Monday, March 21, 2011

Ladd School Babies (The Exeter School and What It Was)

Many children became wards of the State, and by no fault of their own. Their parents were "known" to the agencies on the Confidential Exchange; they were alcoholics, drifters, unfaithful wives, or prostitutes, or dead or mad from syphilis. The children were neglected, undernourished, and sometimes found completely abandoned in filthy hovels or begging on the street. They didn't attend school, and so they could not read, or write, or count. Some children, first generation Americans, couldn't speak English. Later, when they were bathed at the institution, their hair was full of nits; some of them, their bodies were laced with scars.



Usually a neighbor or a school teacher concerned about a particular child who appeared to be dirty or slow would call the police, and somehow the Society for the Prevention of Cruelty to Children (SPCC) got involved. Some families had nine or ten children, and the family would be broken up. Some of the kids ended up at the State Home and School, Rhode Island's State orphanage; others would be sent more or less directly to Exeter School. In fact it was not uncommon at all for children at the State Home and School to eventually wind up at Exeter, should they reach a certain age without having been adopted.

The abusive or negligent parents who attracted the attention of the agencies were sometimes arrested by the police and brought before a court, whereby some were adjudged criminal and sentenced to the State prison, others were adjudged insane and committed to the State Hospital for Mental Diseases, and yet others were adjudged feeble-minded and committed to Exeter School. A court commitment to the insane asylum or the State school was, unlike a prison sentence, indefinite; and so it was not unheard of for mother and child to be reunited, someday, at the institution.

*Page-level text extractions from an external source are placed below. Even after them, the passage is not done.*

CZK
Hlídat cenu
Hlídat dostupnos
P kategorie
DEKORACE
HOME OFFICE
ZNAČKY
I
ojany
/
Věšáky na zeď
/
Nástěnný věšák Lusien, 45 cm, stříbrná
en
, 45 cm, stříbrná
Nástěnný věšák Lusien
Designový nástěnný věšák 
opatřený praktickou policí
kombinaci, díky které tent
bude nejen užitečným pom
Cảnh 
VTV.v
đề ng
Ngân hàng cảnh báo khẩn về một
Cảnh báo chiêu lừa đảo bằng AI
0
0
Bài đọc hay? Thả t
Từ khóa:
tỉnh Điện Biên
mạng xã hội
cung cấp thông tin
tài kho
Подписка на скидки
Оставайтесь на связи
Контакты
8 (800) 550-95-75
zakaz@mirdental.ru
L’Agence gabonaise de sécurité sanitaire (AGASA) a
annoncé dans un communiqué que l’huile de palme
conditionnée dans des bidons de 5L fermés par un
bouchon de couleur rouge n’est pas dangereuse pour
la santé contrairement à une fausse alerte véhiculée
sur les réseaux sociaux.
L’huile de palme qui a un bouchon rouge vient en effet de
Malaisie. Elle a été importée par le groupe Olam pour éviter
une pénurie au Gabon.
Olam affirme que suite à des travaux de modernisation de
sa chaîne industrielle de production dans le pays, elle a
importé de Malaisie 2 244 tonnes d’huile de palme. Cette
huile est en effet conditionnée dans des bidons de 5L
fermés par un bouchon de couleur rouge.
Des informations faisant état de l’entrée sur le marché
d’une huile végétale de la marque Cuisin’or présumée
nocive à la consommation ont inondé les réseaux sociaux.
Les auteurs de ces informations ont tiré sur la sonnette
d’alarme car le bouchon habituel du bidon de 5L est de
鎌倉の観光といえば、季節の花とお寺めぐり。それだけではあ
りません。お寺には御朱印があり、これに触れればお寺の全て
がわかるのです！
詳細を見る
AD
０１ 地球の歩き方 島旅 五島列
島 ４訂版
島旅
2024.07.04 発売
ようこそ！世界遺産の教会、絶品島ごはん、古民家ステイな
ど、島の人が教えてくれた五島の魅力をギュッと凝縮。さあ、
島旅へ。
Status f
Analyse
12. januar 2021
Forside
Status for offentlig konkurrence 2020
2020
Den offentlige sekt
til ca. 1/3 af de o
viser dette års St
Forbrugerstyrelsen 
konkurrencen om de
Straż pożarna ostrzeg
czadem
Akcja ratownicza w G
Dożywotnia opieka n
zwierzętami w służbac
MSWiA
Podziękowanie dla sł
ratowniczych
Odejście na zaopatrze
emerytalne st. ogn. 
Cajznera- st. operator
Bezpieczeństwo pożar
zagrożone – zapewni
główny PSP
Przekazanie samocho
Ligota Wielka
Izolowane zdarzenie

Catherine was perhaps the most notable of these mothers. Her son, born while she was an inmate of Exeter School, would someday himself be committed to the institution where he would become its most infamous inmate - by killing a child. Though long forgotten, the death of this child was clearly the catalyst behind Dr. Ladd's sudden retirement, and so it ended an era in Rhode Island State history. In two years, the institution was renamed The Ladd School, and by the end of century, nobody would remember The Exeter School or what it was.